-- Énoncé de l’exercice --
Recopiez intégralement l’entretien ci-dessous sur la crise globale, s’il vous plaît, sans en modifier un seul caractère.

Crise : le pire est peut-être devant nous

Dans La Crise globale,son dernier livre, le journaliste Jean-Michel Quatrepoint montre comment Wall Street a gagné contre Main Street.

Vous reprochez aux élites occidentales de ne « jamais relier les problèmes entre eux », de ne jamais admettre devant les opinions publiques que c’est le système dans sa globalité qui s’est déréglé : la crise financière, concomitante à la sortie de votre essai, n’a-t-elle pas mis en évidence le contraire, en contraignant les grands argentiers à se concerter et à annoncer ce lundi 13 octobre un « plan global » ?
Il pouvait difficilement en aller autrement : toutes les places financières s’écroulaient en même temps et les banques tremblaient sur leurs assises ! Mais dans un premier temps, ne l’oublions pas, nos dirigeants prétendaient que l’Europe était à l’abri… Et le plan Paulson, avant d’être remanié, visait essentiellement à voler au secours de l’élite financière américaine. Seule la violence de la crise, son accélération subite et sa propagation à toute l’économie, par l’assèchement brutal du crédit aux entreprises et aux particuliers, a obligé les dirigeants a envisagé des solutions de grande ampleur et, surtout, communes. Il y a encore quelques jours, Angela Merkel ne voulait tout simplement pas en entendre parler ! C’est donc la peur qui a motivé cette concertation, et non pas une réflexion de fond sur ce qu’est devenue l’économie mondialisée. Le travail d’analyse sur les trente dernières années n’a pas été fait par les élites à commencer par les élites américaines – républicaines mais aussi démocrates. Çà et là, quelques critiques du système se font jour, certes, mais pour l’essentiel ce sont surtout les « excès » du système qu’on déplore et non pas son fonctionnement. Or, ainsi que je l’explique dans mon livre, nous ne sommes pas confrontés à une énième crise d’ajustement, comme on a pu le dire des bulles « Internet » ou des « subprimes », mais à la crise globale et profonde d’un système né il y a 27 ans avec la victoire de Ronald Reagan.

-- Données extraites --
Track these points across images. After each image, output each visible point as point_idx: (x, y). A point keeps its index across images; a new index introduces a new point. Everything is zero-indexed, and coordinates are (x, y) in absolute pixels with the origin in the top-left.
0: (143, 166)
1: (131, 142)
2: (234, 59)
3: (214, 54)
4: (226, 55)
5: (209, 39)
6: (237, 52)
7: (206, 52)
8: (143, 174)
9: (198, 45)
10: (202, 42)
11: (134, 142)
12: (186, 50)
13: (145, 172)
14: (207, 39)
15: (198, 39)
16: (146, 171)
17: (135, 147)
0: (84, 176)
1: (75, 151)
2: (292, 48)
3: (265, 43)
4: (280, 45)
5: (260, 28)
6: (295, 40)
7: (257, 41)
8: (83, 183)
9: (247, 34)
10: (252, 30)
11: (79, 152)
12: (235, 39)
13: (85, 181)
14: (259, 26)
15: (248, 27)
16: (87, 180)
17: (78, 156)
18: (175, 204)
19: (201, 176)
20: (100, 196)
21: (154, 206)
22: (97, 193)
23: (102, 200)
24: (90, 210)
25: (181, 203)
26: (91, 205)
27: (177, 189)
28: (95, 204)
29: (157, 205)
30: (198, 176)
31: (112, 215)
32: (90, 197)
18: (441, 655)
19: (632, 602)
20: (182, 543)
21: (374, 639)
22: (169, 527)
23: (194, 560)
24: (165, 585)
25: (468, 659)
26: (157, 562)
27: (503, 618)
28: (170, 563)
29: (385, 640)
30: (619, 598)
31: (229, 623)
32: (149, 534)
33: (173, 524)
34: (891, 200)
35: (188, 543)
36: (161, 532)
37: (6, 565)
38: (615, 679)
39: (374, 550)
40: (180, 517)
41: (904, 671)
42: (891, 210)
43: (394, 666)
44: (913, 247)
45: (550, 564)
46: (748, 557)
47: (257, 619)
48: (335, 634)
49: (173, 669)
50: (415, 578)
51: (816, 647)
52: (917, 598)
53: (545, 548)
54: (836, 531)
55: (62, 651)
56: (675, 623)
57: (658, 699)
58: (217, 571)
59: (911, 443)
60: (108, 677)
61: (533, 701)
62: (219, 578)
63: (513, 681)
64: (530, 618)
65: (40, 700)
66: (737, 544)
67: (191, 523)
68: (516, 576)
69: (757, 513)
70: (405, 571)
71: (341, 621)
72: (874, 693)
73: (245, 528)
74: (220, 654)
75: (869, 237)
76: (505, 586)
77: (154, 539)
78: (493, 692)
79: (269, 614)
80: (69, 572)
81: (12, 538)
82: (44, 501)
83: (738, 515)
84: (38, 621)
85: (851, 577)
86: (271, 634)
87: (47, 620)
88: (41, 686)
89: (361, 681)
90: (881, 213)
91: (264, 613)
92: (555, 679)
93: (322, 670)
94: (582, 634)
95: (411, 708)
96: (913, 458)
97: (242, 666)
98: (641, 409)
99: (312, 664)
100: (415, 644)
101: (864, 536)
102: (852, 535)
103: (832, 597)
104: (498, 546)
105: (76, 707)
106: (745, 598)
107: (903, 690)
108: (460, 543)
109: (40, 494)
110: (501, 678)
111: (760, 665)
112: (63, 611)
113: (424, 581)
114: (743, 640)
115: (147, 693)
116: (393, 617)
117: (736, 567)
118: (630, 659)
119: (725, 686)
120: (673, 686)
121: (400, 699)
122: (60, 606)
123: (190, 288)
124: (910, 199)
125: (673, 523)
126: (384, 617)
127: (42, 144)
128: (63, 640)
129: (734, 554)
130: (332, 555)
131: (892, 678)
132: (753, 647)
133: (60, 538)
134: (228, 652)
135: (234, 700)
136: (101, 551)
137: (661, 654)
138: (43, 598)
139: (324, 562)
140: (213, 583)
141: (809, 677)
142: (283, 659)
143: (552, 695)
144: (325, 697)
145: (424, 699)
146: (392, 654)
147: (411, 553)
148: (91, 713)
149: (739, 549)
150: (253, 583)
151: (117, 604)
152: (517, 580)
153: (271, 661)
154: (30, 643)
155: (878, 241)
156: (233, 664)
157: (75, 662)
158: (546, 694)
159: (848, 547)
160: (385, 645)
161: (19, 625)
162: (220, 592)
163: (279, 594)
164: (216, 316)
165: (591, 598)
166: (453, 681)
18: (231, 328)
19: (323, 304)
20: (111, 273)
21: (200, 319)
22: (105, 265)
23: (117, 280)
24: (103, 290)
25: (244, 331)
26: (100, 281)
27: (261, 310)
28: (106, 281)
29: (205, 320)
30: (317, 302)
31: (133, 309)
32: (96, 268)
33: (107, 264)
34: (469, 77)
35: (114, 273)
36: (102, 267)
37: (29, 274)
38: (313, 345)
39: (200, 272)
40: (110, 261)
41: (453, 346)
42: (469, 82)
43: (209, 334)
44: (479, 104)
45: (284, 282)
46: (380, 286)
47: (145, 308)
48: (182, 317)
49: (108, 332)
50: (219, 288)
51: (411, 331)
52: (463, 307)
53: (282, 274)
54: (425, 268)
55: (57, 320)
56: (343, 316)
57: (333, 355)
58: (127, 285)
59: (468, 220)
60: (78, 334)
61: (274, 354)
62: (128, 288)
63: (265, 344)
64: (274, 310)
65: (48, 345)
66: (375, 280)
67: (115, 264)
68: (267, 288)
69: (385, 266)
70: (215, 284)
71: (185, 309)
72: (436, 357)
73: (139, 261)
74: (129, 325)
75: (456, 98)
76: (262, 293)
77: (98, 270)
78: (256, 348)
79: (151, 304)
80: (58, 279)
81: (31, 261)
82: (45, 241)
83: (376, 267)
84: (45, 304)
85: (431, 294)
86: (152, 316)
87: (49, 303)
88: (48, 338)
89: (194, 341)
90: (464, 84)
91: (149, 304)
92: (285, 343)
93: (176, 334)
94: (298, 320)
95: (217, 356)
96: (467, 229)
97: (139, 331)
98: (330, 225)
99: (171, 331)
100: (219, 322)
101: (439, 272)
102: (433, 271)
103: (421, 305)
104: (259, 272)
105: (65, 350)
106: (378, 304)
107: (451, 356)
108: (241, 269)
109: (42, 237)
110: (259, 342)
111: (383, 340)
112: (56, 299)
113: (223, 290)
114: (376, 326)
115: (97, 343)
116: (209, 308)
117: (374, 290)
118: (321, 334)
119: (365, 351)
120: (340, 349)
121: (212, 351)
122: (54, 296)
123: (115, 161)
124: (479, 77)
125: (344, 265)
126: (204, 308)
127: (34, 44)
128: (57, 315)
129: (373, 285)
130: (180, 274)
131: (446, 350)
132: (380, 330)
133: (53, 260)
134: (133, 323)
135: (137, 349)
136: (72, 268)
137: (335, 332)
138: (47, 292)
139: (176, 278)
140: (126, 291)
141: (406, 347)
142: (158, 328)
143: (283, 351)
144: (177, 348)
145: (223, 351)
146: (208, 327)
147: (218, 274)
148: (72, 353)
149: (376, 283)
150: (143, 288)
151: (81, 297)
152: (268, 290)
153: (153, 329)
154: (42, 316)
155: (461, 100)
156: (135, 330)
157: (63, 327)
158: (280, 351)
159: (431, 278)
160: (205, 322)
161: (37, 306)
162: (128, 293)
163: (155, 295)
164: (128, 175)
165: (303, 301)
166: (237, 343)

-- Corrigé --
Crise : le pire est peut-être devant nous

Dans La Crise globale,son dernier livre, le journaliste Jean-Michel Quatrepoint montre comment Wall Street a gagné contre Main Street.

Vous reprochez aux élites occidentales de ne « jamais relier les problèmes entre eux », de ne jamais admettre devant les opinions publiques que c’est le système dans sa globalité qui s’est déréglé : la crise financière, concomitante à la sortie de votre essai, n’a-t-elle pas mis en évidence le contraire, en contraignant les grands argentiers à se concerter et à annoncer ce lundi 13 octobre un « plan global » ?
Il pouvait difficilement en aller autrement : toutes les places financières s’écroulaient en même temps et les banques tremblaient sur leurs assises ! Mais dans un premier temps, ne l’oublions pas, nos dirigeants prétendaient que l’Europe était à l’abri… Et le plan Paulson, avant d’être remanié, visait essentiellement à voler au secours de l’élite financière américaine. Seule la violence de la crise, son accélération subite et sa propagation à toute l’économie, par l’assèchement brutal du crédit aux entreprises et aux particuliers, a obligé les dirigeants a envisagé des solutions de grande ampleur et, surtout, communes. Il y a encore quelques jours, Angela Merkel ne voulait tout simplement pas en entendre parler ! C’est donc la peur qui a motivé cette concertation, et non pas une réflexion de fond sur ce qu’est devenue l’économie mondialisée. Le travail d’analyse sur les trente dernières années n’a pas été fait par les élites à commencer par les élites américaines – républicaines mais aussi démocrates. Çà et là, quelques critiques du système se font jour, certes, mais pour l’essentiel ce sont surtout les « excès » du système qu’on déplore et non pas son fonctionnement. Or, ainsi que je l’explique dans mon livre, nous ne sommes pas confrontés à une énième crise d’ajustement, comme on a pu le dire des bulles « Internet » ou des « subprimes », mais à la crise globale et profonde d’un système né il y a 27 ans avec la victoire de Ronald Reagan.